Who Does the Keeping?
In the book of Jude we find another striking example of how divine sovereignty and human responsibility operate together. Finding divine sovereignty and human responsibility brought together closely, even in single verses, is not uncommon in the Scripture. But in Jude, these concepts stand out all the more starkly because this letter is so short. Jude didn’t have a lot to say, but what he did say was begun and ended with these concepts, and was shaped through the middle by them. In this letter, divine sovereignty and human responsibility are developed around the word “keep.” This is important for this Scriptural book because Jude’s subject is the threat of false teachers who seek to draw people way from the truth, leading them onto the broad road leading to destruction.
Jude begins and ends his letter with the divine sovereignty. God is the one who keeps the Christian in Christ and in the truth all the way to the end.
1 Jude, a bond-servant of Jesus Christ, and brother of James, to those who are the called, beloved in God the Father, and kept for Jesus Christ:
24 Now to Him who is able to keep you from stumbling, and to make you stand in the presence of His glory blameless with great joy,
God is the one who is the ultimate keeper. Our hope, our assurance, our confidence rests in the truth that God does this work in us. We are not the decisive agent. Without this being taught to us here in Jude and in other scriptures, we could never have true assurance. True assurance rests in omnipotent power directed by covenantal faithfulness. He has promised to do this, and he has the power to accomplish it.
But there are others involved in the “keeping” work. There are two other categories of persons that Jude speaks about. The first category is fallen angels.
6 And angels who did not keep their own domain, but abandoned their proper abode, He has kept in eternal bonds under darkness for the judgment of the great day,
Notice that these fallen angels did something in regard to “keeping.” They did not keep their own domain. They wanted something different than what God assigned them and so they took it for themselves. That is real, volitional action on display in these angels. And so it says that God is keeping them in eternal bonds. God is keeping them, but he is keeping them in judgement. We learn in 1 Timothy 5:21 that angels, in addition to humans, are either elect or non-elect. This verse in Jude shows us the fearful reality of what happens in the lives of the non-elect. Those who are non-elect, both humans and angels, will always willfully, volitionally choose their own sinful way, and after doing so will eventually find themselves under the justice of God’s holy wrath, being kept in judgment forever.

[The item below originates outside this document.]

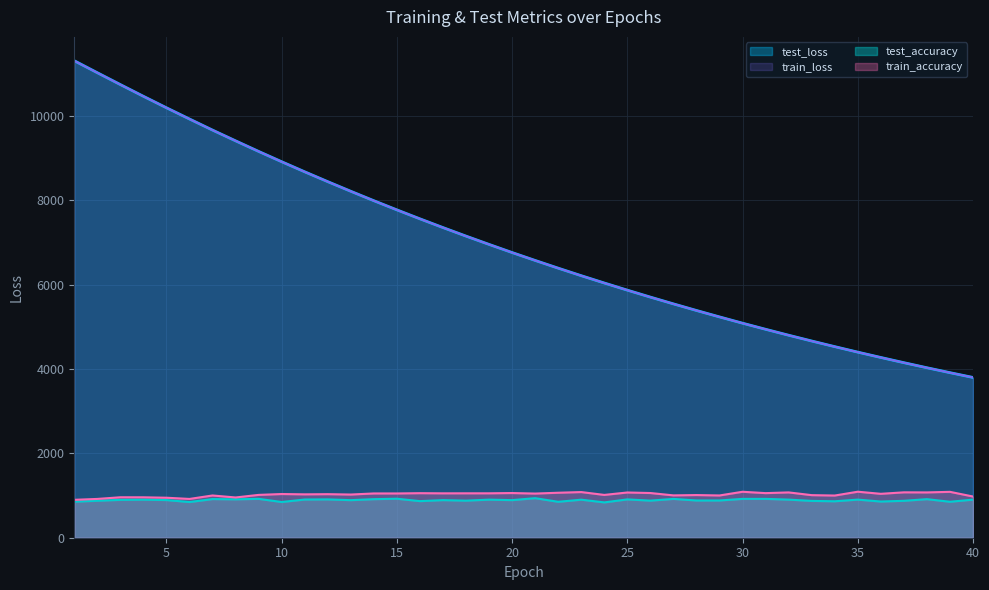

What is the maximum value for train_loss?

11312.6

The other category of persons that Jude speaks of having a role in the “keeping” work is Christians. Look at this command that Jude issues:
20 But you, beloved, building yourselves up on your most holy faith, praying in the Holy Spirit, 21 keep yourselves in the love of God, waiting anxiously for the mercy of our Lord Jesus Christ to eternal life.
Jude commands them to “keep yourselves in the love of God.” The two ways they go about that are by building themselves up in the faith (Bible intake) and praying in the Spirit (prayer life).
Isn’t this interesting? We have already seen in the opening and closing of this book that God is the one who keeps the Christian in Christ all the way to the end. So what is this command to keep ourselves? This command is the human responsibility that is always present and working inside the sovereign work of God. Is our self-keeping decisive in keeping us in Christ to the end? No. God’s work is the foundational bedrock upon which all other work happens. But all that other work really does happen. It must happen.
Think about James and his address about faith and works in James chapter 2. James is clear that there are two kinds of faith. One faith has no works and it is “useless” and “dead.” But true faith will always be accompanied by works. Why? It is not because works are accomplishing salvation. It is the opposite. Salvation always produces works. True saving faith is seen to be true by the works that flow from it.
In the same way, God’s sovereign keeping of us will always be accompanied by our self-keeping. We can know he is keeping us by sovereign grace when we constantly keep ourselves seated at the table of God’s word and prayer in order to satisfying our hunger and thirst for righteousness. Therefore, Jude is not inconsistent to assert the reality of sovereign keeping and to still command the responsibly of our self-keeping.